In May, in the heat of the election campaign in West Bengal, the police arrested a BJP leader Priyanka Sharma, a BJP youth leader in Kolkata, for sharing a meme of Mamata Banerjee.

The Supreme Court had to intervene to grant her bail. Jeetrai Hansda, a prominent Adivasi activist and a professor at the Government Arts College for Women in Jamshedpur district was arrested for a Facebook post he wrote two years ago.

A report in the scroll.in quotes his Facebook post: "As a Santhali, eating beef is part of my culture. If Santhalis are Indians, there should be no laws which force us to adopt Hindu customs. I reject that."

In the outrage whipped up by the ABVP members in response to the comment, a complaint was lodged against Hansda for hurting religious sentiments soon after in 2017.
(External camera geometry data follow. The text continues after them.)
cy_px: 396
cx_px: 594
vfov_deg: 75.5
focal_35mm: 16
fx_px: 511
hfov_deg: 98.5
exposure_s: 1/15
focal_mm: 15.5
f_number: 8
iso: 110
However, Hansda was arrested only after the elections were completed in 2019, thus avoiding the wrath of the Adivasi voter before the elections. Jharkhand, a State created to protect the interests of the Adivasis, has witnessed several instances of lynching of Muslim cattle traders and Adivasis.
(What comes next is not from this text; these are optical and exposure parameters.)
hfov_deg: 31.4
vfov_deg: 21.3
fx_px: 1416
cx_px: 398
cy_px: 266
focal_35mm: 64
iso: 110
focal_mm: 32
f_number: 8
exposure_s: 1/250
On 15 May, Dr Sunil Kumar Nishad, a doctor in Mumbai, was arrested for his Facebook post on Brahmanwad on the complaint of a Shiv Sena worker claiming that the "anti-Hindu" comments hurt his sentiments. Dr Nishad, a Bahujan activist, is out on bail.

Increasingly, the right to free speech and expression is mediated through the arbitrary exercise of power by the police establishment and its political masters.

This undermining of core democratic debates is achieved through intimidation.

The police, across the country, continue to arrest people under the discarded section 66A of the IT Act, and sometimes section 66 which has nothing to do with speech issues.

In the absence of any accountability about the relevance of provisions of law invoked and the "crime" that's supposed to have been committed, in many instances sedition law, cheating and forgery sections also are added.

By the time the legal process unwinds through its torturous course, the victims would have learnt a sobering lesson on the virtues of silence.

Meanwhile, those in the benign shadow of the political establishment refine their skills of online abuse and threats without any need for self-regulation or "reasonable restrictions."